I spent four days camping at Wakarusa music festival and listening to good music and I now know I want to create mad mad sweet music. The band is in development but I'm really excited about the whole concept of playing at a festival. Looking forward to getting onstage there next year. It's a goal, a thing to help me focus.
I like things that give me focus. I feel my talents can sometimes be one big creative blur and nothing really sticks out as being the thing, the magical be-all gift I can share with the world so I continue to explore them all and see what happens. I know I'm at the least very entertaining. Tomorrow night I get to perform at a variety show so I will get to talk and sing and hopefully I am not mistaken on my previous comment that I entertain. If all else fails, I got some dead baby jokes that are SURE to win over the crowd.

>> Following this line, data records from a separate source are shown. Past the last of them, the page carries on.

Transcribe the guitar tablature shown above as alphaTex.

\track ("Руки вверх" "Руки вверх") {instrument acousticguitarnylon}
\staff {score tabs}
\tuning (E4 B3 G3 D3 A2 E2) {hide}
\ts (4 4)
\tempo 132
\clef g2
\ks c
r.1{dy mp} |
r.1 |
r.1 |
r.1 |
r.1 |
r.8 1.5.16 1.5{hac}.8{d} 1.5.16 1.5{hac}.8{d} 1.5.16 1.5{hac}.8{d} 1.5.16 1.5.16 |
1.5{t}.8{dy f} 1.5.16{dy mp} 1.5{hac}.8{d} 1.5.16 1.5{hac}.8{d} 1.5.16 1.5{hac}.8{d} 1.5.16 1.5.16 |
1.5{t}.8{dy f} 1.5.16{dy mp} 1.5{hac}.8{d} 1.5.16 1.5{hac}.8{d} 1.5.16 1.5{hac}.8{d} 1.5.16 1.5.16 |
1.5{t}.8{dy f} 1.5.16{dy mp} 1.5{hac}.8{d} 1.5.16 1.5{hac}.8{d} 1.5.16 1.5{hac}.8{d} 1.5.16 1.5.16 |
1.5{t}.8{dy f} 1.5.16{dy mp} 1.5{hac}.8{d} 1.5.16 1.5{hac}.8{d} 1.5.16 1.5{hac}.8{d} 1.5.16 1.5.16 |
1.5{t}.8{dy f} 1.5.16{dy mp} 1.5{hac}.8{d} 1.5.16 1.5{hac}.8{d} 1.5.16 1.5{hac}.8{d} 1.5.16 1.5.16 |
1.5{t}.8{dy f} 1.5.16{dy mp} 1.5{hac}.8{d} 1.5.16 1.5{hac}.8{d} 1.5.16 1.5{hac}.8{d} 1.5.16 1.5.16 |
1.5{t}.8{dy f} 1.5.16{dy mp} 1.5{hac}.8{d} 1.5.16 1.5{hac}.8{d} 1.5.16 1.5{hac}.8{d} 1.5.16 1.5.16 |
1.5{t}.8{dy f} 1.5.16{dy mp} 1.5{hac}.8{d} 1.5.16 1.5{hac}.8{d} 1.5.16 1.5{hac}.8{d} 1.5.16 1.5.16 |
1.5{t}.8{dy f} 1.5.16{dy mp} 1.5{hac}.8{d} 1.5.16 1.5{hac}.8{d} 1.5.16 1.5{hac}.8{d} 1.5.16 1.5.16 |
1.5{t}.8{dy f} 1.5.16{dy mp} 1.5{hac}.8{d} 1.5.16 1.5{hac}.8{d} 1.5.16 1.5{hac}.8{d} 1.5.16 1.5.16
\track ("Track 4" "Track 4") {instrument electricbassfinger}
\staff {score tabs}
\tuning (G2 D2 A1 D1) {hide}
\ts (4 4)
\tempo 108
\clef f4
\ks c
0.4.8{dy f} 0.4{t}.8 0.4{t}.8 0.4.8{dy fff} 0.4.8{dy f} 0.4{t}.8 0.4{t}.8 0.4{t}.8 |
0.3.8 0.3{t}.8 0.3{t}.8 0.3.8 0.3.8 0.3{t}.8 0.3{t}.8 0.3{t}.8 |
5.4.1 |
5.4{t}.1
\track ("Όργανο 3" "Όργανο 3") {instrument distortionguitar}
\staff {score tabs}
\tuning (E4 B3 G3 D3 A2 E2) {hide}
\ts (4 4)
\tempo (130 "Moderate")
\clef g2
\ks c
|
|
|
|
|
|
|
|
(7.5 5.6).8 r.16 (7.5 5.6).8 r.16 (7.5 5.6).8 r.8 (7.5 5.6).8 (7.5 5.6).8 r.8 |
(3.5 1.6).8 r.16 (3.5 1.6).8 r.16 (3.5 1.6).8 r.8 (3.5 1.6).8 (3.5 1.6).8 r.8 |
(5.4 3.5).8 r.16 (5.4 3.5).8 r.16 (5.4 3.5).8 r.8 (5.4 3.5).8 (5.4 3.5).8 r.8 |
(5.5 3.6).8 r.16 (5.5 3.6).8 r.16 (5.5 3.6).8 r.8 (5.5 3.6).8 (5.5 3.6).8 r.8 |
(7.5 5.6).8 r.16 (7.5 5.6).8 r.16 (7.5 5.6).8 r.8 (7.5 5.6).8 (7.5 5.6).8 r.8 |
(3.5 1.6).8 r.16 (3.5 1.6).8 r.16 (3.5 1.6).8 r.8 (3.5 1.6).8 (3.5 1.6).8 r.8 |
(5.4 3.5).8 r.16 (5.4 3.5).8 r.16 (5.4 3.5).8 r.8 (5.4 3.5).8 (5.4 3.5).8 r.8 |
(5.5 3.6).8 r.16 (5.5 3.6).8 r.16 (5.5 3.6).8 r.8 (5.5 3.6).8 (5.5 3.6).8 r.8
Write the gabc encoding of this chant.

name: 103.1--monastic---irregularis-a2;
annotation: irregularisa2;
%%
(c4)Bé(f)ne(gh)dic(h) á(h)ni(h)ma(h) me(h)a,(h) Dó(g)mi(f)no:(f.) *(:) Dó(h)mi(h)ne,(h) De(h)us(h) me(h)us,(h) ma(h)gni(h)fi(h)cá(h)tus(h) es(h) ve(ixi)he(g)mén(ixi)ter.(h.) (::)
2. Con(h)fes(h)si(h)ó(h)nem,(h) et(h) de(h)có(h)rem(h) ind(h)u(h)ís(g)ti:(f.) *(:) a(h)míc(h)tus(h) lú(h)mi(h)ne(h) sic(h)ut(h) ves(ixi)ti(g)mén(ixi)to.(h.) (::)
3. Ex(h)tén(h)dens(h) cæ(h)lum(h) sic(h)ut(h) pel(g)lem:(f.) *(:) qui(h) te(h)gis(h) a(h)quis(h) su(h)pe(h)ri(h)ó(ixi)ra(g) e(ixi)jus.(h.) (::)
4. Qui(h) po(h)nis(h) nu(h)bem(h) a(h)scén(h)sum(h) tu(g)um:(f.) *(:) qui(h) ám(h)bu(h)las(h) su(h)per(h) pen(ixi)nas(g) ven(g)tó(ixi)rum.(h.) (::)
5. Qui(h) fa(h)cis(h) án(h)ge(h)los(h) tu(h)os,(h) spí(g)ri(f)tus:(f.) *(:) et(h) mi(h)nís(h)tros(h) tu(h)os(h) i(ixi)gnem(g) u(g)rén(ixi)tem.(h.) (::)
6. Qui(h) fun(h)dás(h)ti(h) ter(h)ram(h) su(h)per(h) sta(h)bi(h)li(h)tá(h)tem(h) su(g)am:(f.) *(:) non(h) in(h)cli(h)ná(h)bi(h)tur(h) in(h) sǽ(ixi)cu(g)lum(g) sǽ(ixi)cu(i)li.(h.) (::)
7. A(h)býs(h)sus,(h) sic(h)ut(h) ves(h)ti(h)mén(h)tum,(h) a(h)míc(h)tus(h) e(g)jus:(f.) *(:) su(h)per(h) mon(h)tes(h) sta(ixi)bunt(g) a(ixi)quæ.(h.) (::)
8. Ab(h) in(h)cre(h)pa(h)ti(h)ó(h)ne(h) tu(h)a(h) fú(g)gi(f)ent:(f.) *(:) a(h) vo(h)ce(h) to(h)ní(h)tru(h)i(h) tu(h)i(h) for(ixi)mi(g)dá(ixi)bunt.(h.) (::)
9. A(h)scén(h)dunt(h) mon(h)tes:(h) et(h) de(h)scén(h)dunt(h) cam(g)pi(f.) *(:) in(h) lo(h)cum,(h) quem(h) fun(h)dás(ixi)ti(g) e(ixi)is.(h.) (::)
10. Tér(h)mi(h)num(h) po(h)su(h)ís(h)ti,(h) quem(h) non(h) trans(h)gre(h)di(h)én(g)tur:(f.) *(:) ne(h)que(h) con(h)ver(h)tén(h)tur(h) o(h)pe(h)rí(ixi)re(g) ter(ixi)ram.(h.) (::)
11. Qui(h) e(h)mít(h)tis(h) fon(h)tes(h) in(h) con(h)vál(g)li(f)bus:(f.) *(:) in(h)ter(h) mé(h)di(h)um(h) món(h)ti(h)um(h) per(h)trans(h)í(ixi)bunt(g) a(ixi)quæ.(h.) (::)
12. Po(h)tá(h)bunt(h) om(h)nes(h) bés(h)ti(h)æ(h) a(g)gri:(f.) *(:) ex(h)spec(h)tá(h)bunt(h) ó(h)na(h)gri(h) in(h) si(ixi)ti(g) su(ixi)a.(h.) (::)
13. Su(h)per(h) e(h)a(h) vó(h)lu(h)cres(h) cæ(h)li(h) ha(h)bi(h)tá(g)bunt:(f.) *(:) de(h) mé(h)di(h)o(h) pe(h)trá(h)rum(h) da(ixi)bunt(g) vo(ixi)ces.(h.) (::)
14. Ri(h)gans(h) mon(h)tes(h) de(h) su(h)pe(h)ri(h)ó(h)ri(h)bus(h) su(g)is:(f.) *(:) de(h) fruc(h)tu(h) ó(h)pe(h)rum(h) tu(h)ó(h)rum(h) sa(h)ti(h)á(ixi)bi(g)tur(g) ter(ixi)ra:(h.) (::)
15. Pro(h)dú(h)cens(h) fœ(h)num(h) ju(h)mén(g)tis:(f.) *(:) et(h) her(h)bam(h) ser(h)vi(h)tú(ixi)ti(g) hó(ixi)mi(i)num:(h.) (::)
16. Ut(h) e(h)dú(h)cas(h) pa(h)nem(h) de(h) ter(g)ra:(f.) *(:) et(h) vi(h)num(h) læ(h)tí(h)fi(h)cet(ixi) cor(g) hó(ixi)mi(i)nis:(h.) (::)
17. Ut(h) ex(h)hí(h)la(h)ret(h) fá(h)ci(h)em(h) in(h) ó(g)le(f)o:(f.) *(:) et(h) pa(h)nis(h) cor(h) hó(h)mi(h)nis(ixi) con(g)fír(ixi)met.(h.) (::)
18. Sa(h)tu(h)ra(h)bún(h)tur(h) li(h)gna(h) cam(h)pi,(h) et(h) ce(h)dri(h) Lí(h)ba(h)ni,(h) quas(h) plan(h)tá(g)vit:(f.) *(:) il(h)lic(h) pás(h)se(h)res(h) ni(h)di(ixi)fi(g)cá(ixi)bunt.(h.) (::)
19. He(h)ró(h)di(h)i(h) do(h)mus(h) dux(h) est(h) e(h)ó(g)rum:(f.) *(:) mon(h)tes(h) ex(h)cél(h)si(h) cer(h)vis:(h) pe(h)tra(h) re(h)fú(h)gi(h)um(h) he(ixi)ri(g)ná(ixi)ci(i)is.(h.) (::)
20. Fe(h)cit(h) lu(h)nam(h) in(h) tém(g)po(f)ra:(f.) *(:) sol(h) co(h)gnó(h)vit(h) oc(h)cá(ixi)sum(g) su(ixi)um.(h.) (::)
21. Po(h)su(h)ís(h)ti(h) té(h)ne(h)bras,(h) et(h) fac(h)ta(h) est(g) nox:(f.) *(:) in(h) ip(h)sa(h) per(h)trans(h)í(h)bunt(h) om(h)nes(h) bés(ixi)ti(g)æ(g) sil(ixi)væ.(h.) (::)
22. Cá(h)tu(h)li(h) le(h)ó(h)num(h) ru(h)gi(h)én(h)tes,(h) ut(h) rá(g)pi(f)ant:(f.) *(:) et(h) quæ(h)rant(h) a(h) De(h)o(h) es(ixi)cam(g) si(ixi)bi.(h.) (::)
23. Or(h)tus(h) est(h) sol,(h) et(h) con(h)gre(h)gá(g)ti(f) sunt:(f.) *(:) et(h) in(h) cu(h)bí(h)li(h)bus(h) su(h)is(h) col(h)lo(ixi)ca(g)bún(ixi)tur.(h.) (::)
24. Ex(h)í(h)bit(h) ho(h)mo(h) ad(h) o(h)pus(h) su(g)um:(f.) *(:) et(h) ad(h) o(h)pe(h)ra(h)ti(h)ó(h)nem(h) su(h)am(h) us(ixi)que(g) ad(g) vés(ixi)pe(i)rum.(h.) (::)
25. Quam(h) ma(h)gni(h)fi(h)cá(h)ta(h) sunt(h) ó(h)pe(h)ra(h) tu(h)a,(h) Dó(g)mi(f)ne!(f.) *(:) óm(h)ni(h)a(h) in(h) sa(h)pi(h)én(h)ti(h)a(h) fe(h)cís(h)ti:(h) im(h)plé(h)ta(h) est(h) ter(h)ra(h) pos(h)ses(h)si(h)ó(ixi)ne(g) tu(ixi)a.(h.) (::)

I decided to pull my improv troupe SuperOVUM out of hiding and start us playing out again. I feel really good about it. In fact, since I made the decision to start at it again I've felt better than I have in months. MONTHS. True, I had lost the will to lead for a while. My grandma died and I couldn't seem to motivate anyone. I didn't have motivation. Having been away from it and try to work on other projects I discovered that I like my vision and so do others. To be truthful, I was really encouraged by others to take up the directing reins again. I hemmed and hawed about it. Some beautiful souls kept reinerating to me how much they loved and grew under my direction. It finally sank in.
I'm also going to take a film class in the fall with another OVUM and so we can start creating on another powerful medium. I'm rubbing my hands together with glee.